We have used drug combinatorial screening to identify effective combinations for mutant BRAF melanomas, including those resistant to vemurafenib, and mutant RAS melanomas that are resistant to many therapies. Mechanisms governing the interactions of the drug combinations are proposed and in vivo xenografts demonstrate the enhanced benefit and tolerability of a mutant RAS-selective combination, which is currently lacking in the clinic.

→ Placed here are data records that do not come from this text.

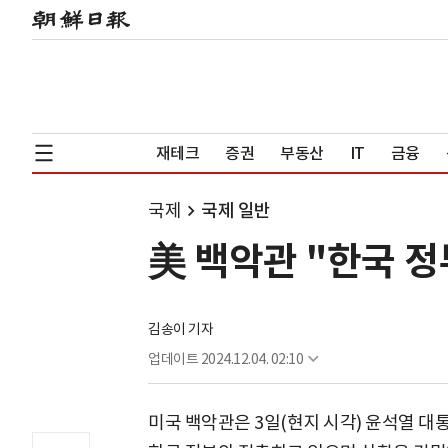
재테크
증권
부동산
IT
금융
국제
국제 일반
美 백악관 "한국 정
김송이 기자
업데이트
2024.12.04. 02:10
미국 백악관은 3일(현지 시각) 윤석열 대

We thank Ruth Halaban for her leadership of the Yale SPORE in Skin Cancer, and her generosity in providing materials for this study. We are grateful to Harriet Kluger, Mario Sznol, Karen Anderson, Yung-Chi Cheng, Gil Mor, Rick Bucala, and members of the Stern lab for helpful discussions and generous provision of some agents used in this work. Special thanks to Yale Center for Molecular Discovery for HTS expertise. This work was supported by a grant from an Anonymous Foundation to MWB and DFS, the Harry J. Lloyd Charitable Trust (MAH, CGL, JTP, DFS), USPHS R01CA45708 (DFS), and the Yale SPORE in Skin Cancer, funded by the NCI (P50 CA121974; R. Halaban, PI).
Conflicts of Interest: None declared.